Your copy should match the records exactly, except that it contains no pictures.

───

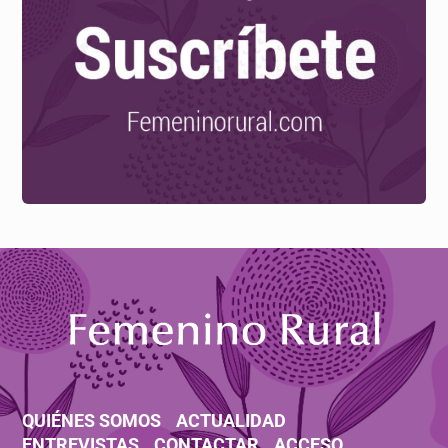
QUIÉNES SOMOS
ACTUALIDAD
ENTREVISTAS
CONTACTAR
ACCESO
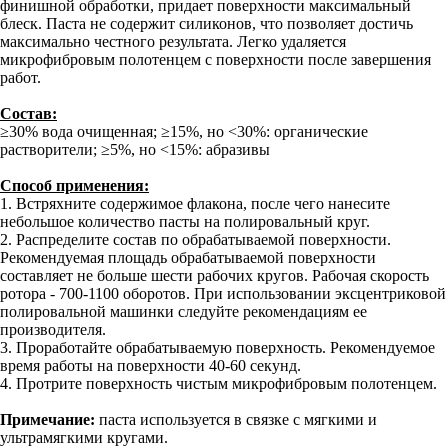
финишной обработки, придает поверхности максимальный
блеск. Паста не содержит силиконов, что позволяет достичь
максимально честного результата. Легко удаляется
микрофибровым полотенцем с поверхности после завершения
работ.
Состав:
≥30% вода очищенная; ≥15%, но ˂30%: органические
растворители; ≥5%, но ˂15%: абразивы
Способ применения:
1. Встряхните содержимое флакона, после чего нанесите
небольшое количество пасты на полировальный круг.
2. Распределите состав по обрабатываемой поверхности.
Рекомендуемая площадь обрабатываемой поверхности
составляет не больше шести рабочих кругов. Рабочая скорость
ротора - 700-1100 оборотов. При использовании эксцентриковой
полировальной машинки следуйте рекомендациям ее
производителя.
3. Проработайте обрабатываемую поверхность. Рекомендуемое
время работы на поверхности 40-60 секунд.
4. Протрите поверхность чистым микрофибровым полотенцем.
Примечание:
паста используется в связке с мягкими и
ультрамягкими кругами.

───

Answer area:
QUIÉNES SOMOS
ACTUALIDAD
ENTREVISTAS
CONTACTAR
ACCESO
финишной обработки, придает поверхности максимальный
блеск. Паста не содержит силиконов, что позволяет достичь
максимально честного результата. Легко удаляется
микрофибровым полотенцем с поверхности после завершения
работ.
Состав:
≥30% вода очищенная; ≥15%, но ˂30%: органические
растворители; ≥5%, но ˂15%: абразивы
Способ применения:
1. Встряхните содержимое флакона, после чего нанесите
небольшое количество пасты на полировальный круг.
2. Распределите состав по обрабатываемой поверхности.
Рекомендуемая площадь обрабатываемой поверхности
составляет не больше шести рабочих кругов. Рабочая скорость
ротора - 700-1100 оборотов. При использовании эксцентриковой
полировальной машинки следуйте рекомендациям ее
производителя.
3. Проработайте обрабатываемую поверхность. Рекомендуемое
время работы на поверхности 40-60 секунд.
4. Протрите поверхность чистым микрофибровым полотенцем.
Примечание:
паста используется в связке с мягкими и
ультрамягкими кругами.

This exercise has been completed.